Cardings were also particularly strong in all three centres.
Medium Merino fleece and pieces were pulled back collectively by the higher fault lots, although again the numbers in the west were more positive than in the east, which usually points towards a stronger market in the offing for the following week, but also illustrates the slightly less congested state of export facilities over there compared with Sydney and Melbourne dumps and wharves.
Despite the local currency edging upwards against the US dollar, the positive tone of the Australian wool market was evident right through until the close on Wednesday last week.
Chinese, Indian and European buyers have all been active since the close of auctions on Wednesday, and with the currency markets moving just as dramatically as the global equity markets, trading wool has become just that bit more challenging.
Still, those traders with a bit of patience, and just a little luck have been able to match up their stock with the right timing on the currency markets, and get some more business booked.
Neither side, the export fraternity nor the overseas buyers are looking to book large quantities, but both are equally keen to keep the wheels turning and desperately hope that containers will get loaded and shipped more quickly than has been the case for the past two months.
Things are certainly moving better in China now, with lockdown conditions eased slightly in Shanghai over week.
Individual citizens are now allowed out of their apartments for some much needed fresh air, but they are still unable to venture far.
Private cars are not yet allowed on the roads, and no public transport is operational, so traffic is not the hassle it usually is.

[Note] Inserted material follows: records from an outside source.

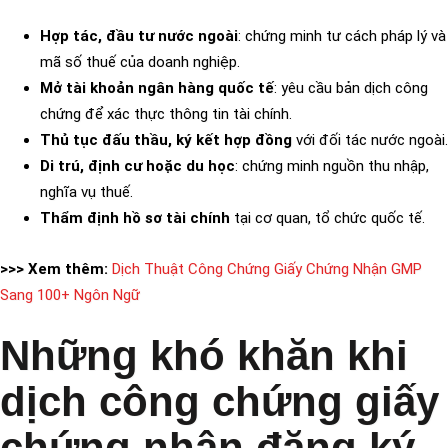
Hợp tác, đầu tư nước ngoài
: chứng minh tư cách pháp lý và
mã số thuế của doanh nghiệp.
Mở tài khoản ngân hàng quốc tế
: yêu cầu bản dịch công
chứng để xác thực thông tin tài chính.
Thủ tục đấu thầu, ký kết hợp đồng
với đối tác nước ngoài.
Di trú, định cư hoặc du học
: chứng minh nguồn thu nhập,
nghĩa vụ thuế.
Thẩm định hồ sơ tài chính
tại cơ quan, tổ chức quốc tế.
>>> Xem thêm:
Dịch Thuật Công Chứng Giấy Chứng Nhận GMP
Sang 100+ Ngôn Ngữ
Những khó khăn khi
dịch công chứng giấy
chứng nhận đăng ký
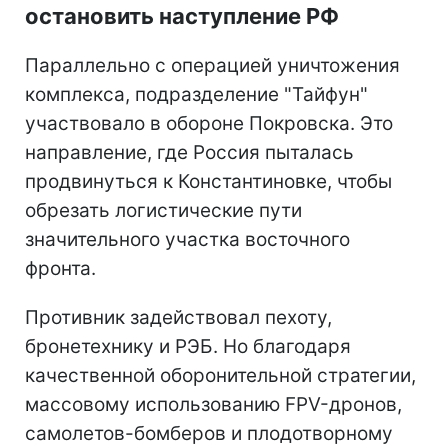
остановить наступление РФ
Параллельно с операцией уничтожения
комплекса, подразделение "Тайфун"
участвовало в обороне Покровска. Это
направление, где Россия пыталась
продвинуться к Константиновке, чтобы
обрезать логистические пути
значительного участка восточного
фронта.
Противник задействовал пехоту,
бронетехнику и РЭБ. Но благодаря
качественной оборонительной стратегии,
массовому использованию FPV-дронов,
самолетов-бомберов и плодотворному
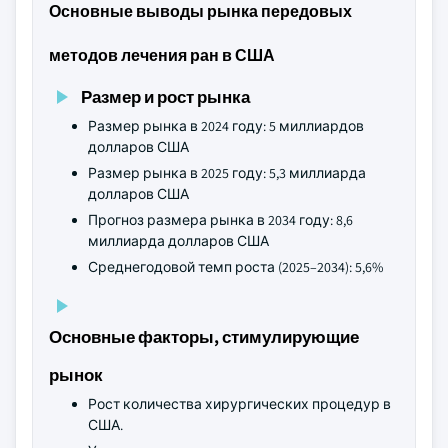
Основные выводы рынка передовых
методов лечения ран в США
Размер и рост рынка
Размер рынка в 2024 году: 5 миллиардов
долларов США
Размер рынка в 2025 году: 5,3 миллиарда
долларов США
Прогноз размера рынка в 2034 году: 8,6
миллиарда долларов США
Среднегодовой темп роста (2025–2034): 5,6%
Основные факторы, стимулирующие
рынок
Рост количества хирургических процедур в
США.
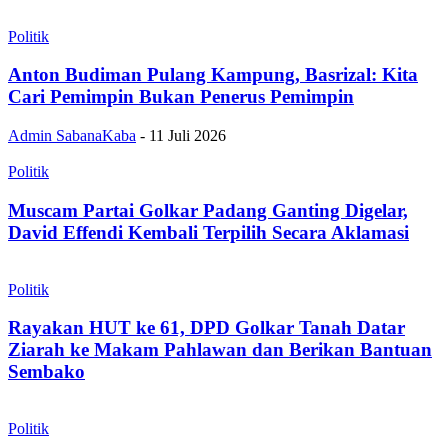
Politik
Anton Budiman Pulang Kampung, Basrizal: Kita
Cari Pemimpin Bukan Penerus Pemimpin
Admin SabanaKaba
-
11 Juli 2026
Politik
Muscam Partai Golkar Padang Ganting Digelar,
David Effendi Kembali Terpilih Secara Aklamasi
Politik
Rayakan HUT ke 61, DPD Golkar Tanah Datar
Ziarah ke Makam Pahlawan dan Berikan Bantuan
Sembako
Politik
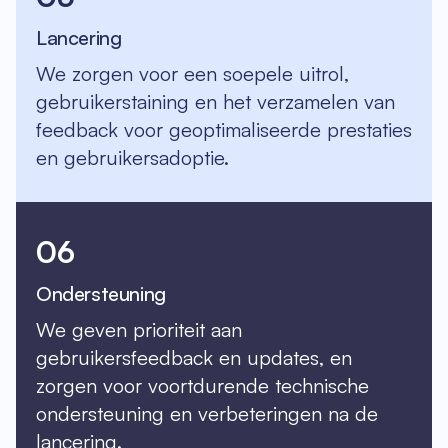
Lancering
We zorgen voor een soepele uitrol,
gebruikerstaining en het verzamelen van
feedback voor geoptimaliseerde prestaties
en gebruikersadoptie.
06
Ondersteuning
We geven prioriteit aan
gebruikersfeedback en updates, en
zorgen voor voortdurende technische
ondersteuning en verbeteringen na de
lancering.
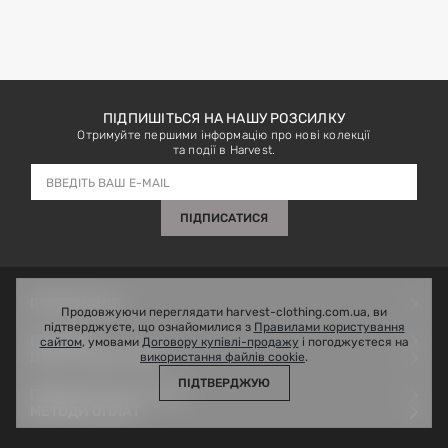
ПІДПИШІТЬСЯ НА НАШУ РОЗСИЛКУ
Отримуйте першими інформацію про нові колекції
та події в Harvest.
ПІДПИСАТИСЯ
ІНФОРМАЦІЯ
Продовжуючи переглядати harvest-clothing.com.ua, ви
підтверджуєте, що ознайомилися з
Правилами користування
Outlet
ПРО НАС
сайтом
, умовами
Договору купівлі-продажу
і погоджуєтеся на
Зворотній зв’язок
ЦЕНТР ПІДТРИМКИ
використання файлів cookie
.
Гарантія
Про нас
ПІДТВЕРДЖУЮ
Оплата і доставка
Блог
Telegram
ПІДПИШІТЬСЯ НА НАС
Повернення
Магазини
38 093 107 4140
МЕТОДИ ОПЛАТ
Корпоративні та оптові замовлення
support@harvest-clothing.com.ua
Програма лояльності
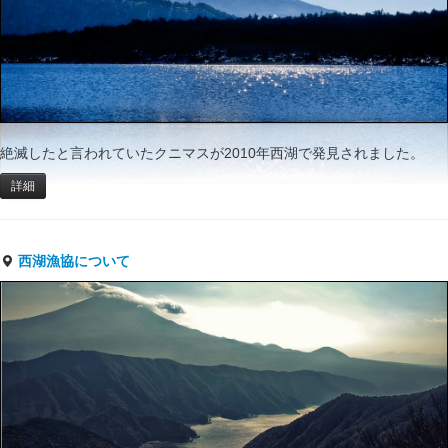
絶滅したと言われていたクニマスが2010年西湖で発見されました。
詳細
西湖漁協について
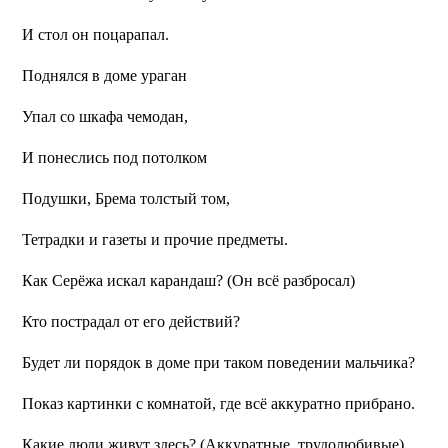
И стол он поцарапал.
Поднялся в доме ураган
Упал со шкафа чемодан,
И понеслись под потолком
Подушки, Брема толстый том,
Тетрадки и газеты и прочие предметы.
Как Серёжа искал карандаш?
(Он всё разбросал)
Кто пострадал от его действий?
Будет ли порядок в доме при таком поведении мальчика?
Показ картинки с комнатой, где всё аккуратно прибрано.
Какие люди живут здесь?
(Аккуратные, трудолюбивые)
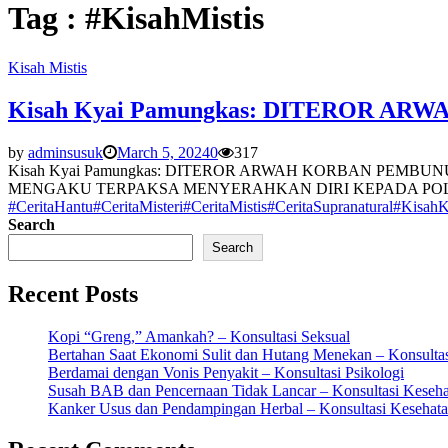
Tag : #KisahMistis
Kisah Mistis
Kisah Kyai Pamungkas: DITEROR A
by
adminsusuk
March 5, 2024
0
317
Kisah Kyai Pamungkas: DITEROR ARWAH KORBAN PEM
MENGAKU TERPAKSA MENYERAHKAN DIRI KEPADA POLI
#CeritaHantu
#CeritaMisteri
#CeritaMistis
#CeritaSupranatural
#KisahK
Search
Search
Recent Posts
Kopi “Greng,” Amankah? – Konsultasi Seksual
Bertahan Saat Ekonomi Sulit dan Hutang Menekan – Konsultas
Berdamai dengan Vonis Penyakit – Konsultasi Psikologi
Susah BAB dan Pencernaan Tidak Lancar – Konsultasi Keseh
Kanker Usus dan Pendampingan Herbal – Konsultasi Kesehat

Offices, shops and restaurants remain closed, so everyone is still working from home, but they are at least allowed to walk around the block.
The pleasing thing for the wool industry is that the hundreds of containers which have been lying at the wharf, or on ships banked up in the harbour are moving fairly swiftly to the mills now.
Production which had been delayed, or stopped in the case of some smaller mills, is now cranking up again as operators desperately try to make up for lost time.
Transport from one mill to another, or even across country is now possible, with certain conditions and plenty of paperwork, but it can be done.
So, the wheels of the Chinese textile industry are turning once again.
It remains to be seen what damage has been done to the volume of orders and more importantly the activity of consumers.
One report on a Chinese government website did record a drop in apparel clothing of 25 per cent for April, which is not a good sign, but those of us who have emerged from a sustained lockdown have also seen how active the recently uncaged consumer can be too.
The real test still remains September/October when the major retail season for woollen garments kicks in, and for those in China there will be a lot more testing and swabbing to be done in the meantime, with hopefully not too many further lockdowns.
The strain is also beginning to show in Europe, with most mills still very active, but the pressure is building.
In some cases labour shortages are acute, and the extra cost of employing new staff, with the flow-on effects of salary increases for the new workers too great to absorb in some cases, leading to a reduction in shifts because of the reduced manpower available.
Inflation across Europe is much higher than we are experiencing in Australia to date, and the energy-hungry textile industry is definitely feeling the effects of the Russian situation acutely.
Still, most mills across Europe are so pleased to have been able to operate without restrictions of COVID-19 for the past few months, so that despite these rising costs, it is head down, and run flat out for the short term while they can.
There are not many in the European textile scene, however, who are not at least a little wary about what the future holds, because of the inflation situation, the potential return of COVID-19 in the autumn, and the ongoing war in Ukraine.
Data from the world's largest consumer market, America, continues to be supportive for consumer activity, and if the Federal Reserve can manage the inflation risk adequately their consumption may be enough to drag the rest of the world along with them.
However, across the textile spectrum price resistance is being felt by the manufacturers.
Cotton is at such a high price level, and looks like going further, that some manufacturers are looking to substitute that fibre with alternative, cheaper polyester.
At the very fine end of the wool market price resistance is also being felt, although not so acutely, but it is there.
So the outlook for the near term remains positive, but storm clouds are building on the horizon.